⟨

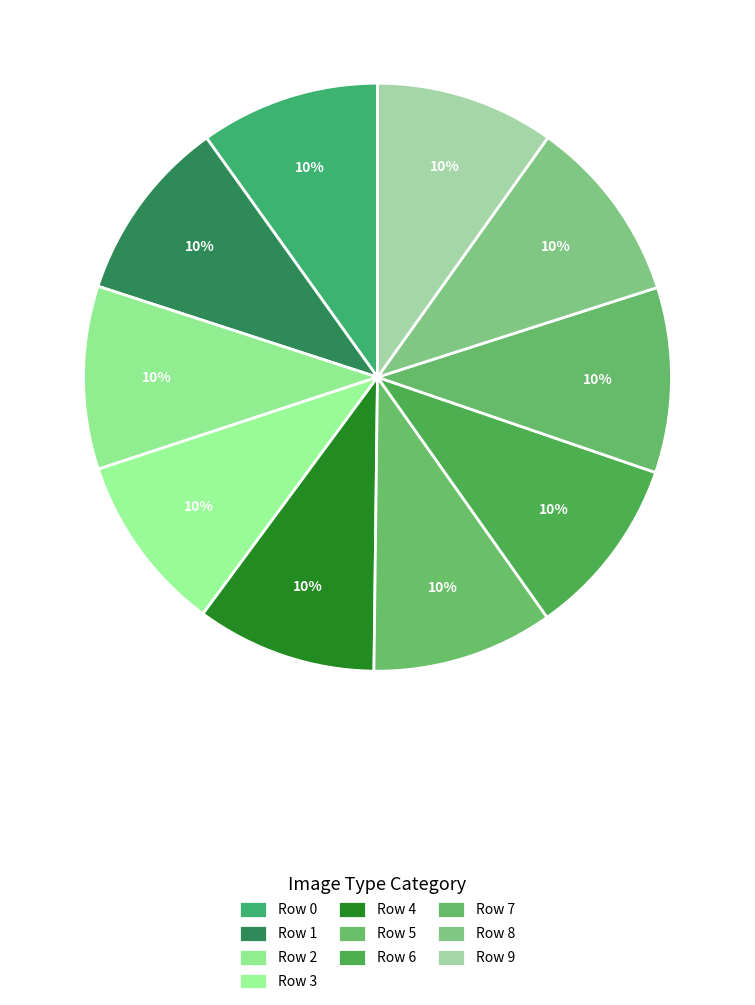

How many segments does this pie chart have?

10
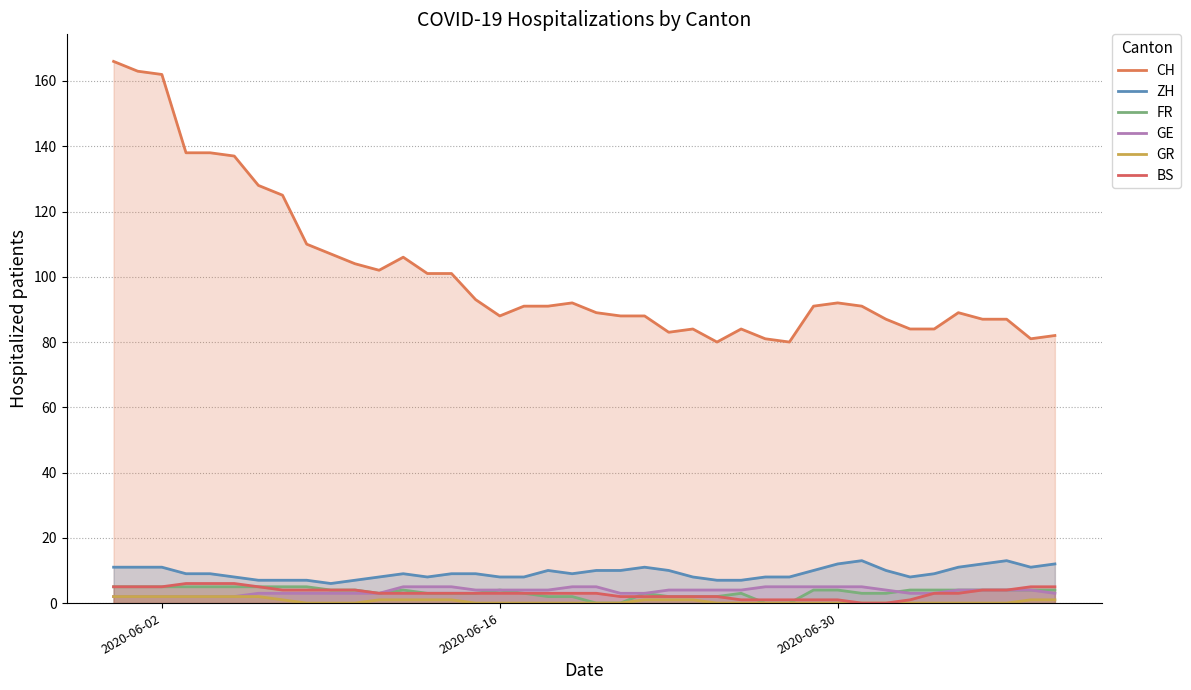

What are all the series names shown in the legend?

CH, ZH, FR, GE, GR, BS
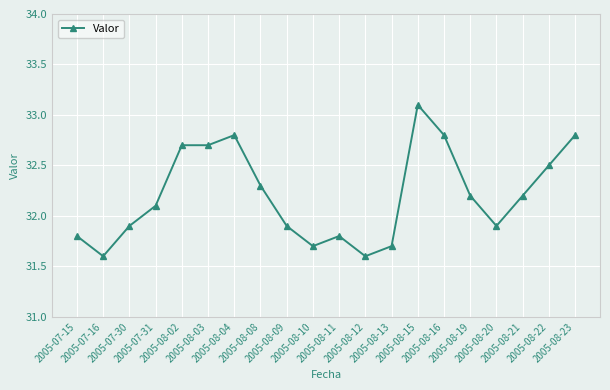

What is the value of the 6th point from the left?

32.7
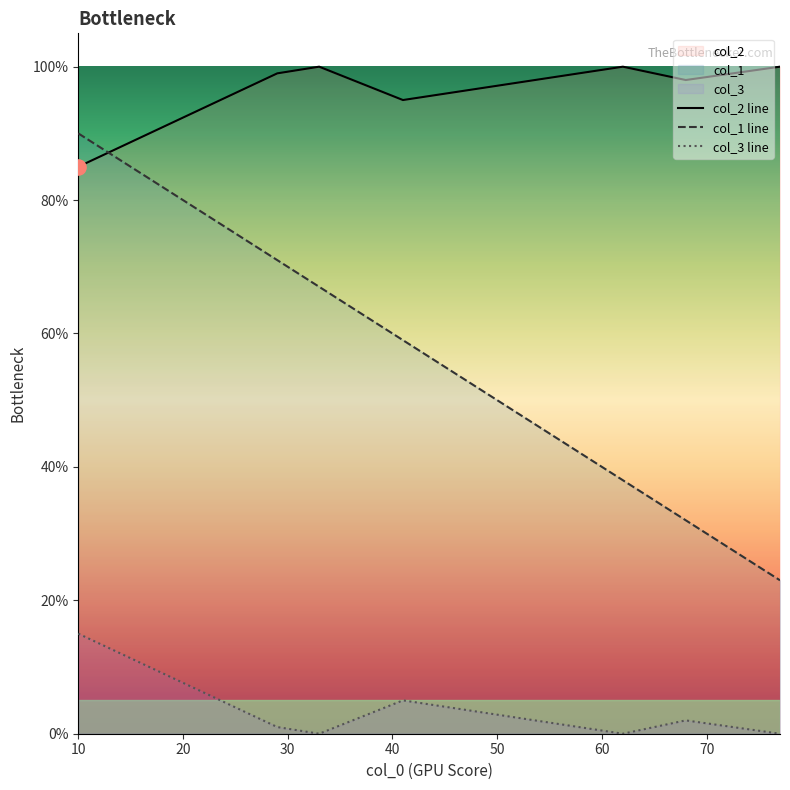

Is the value of col_2 at 33 greater than the value of col_3 at 10?

Yes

⟩

WORK TO BE COMPLETED - Copy out the lines word for word, beginning at the line that contains "CH, ZH, FR, GE, GR, BS" and stopping after the last line. Leave the pictures out.

RESPONSE -
CH, ZH, FR, GE, GR, BS

What is the value of the 6th point from the left?

32.7

Is the value of col_2 at 33 greater than the value of col_3 at 10?

Yes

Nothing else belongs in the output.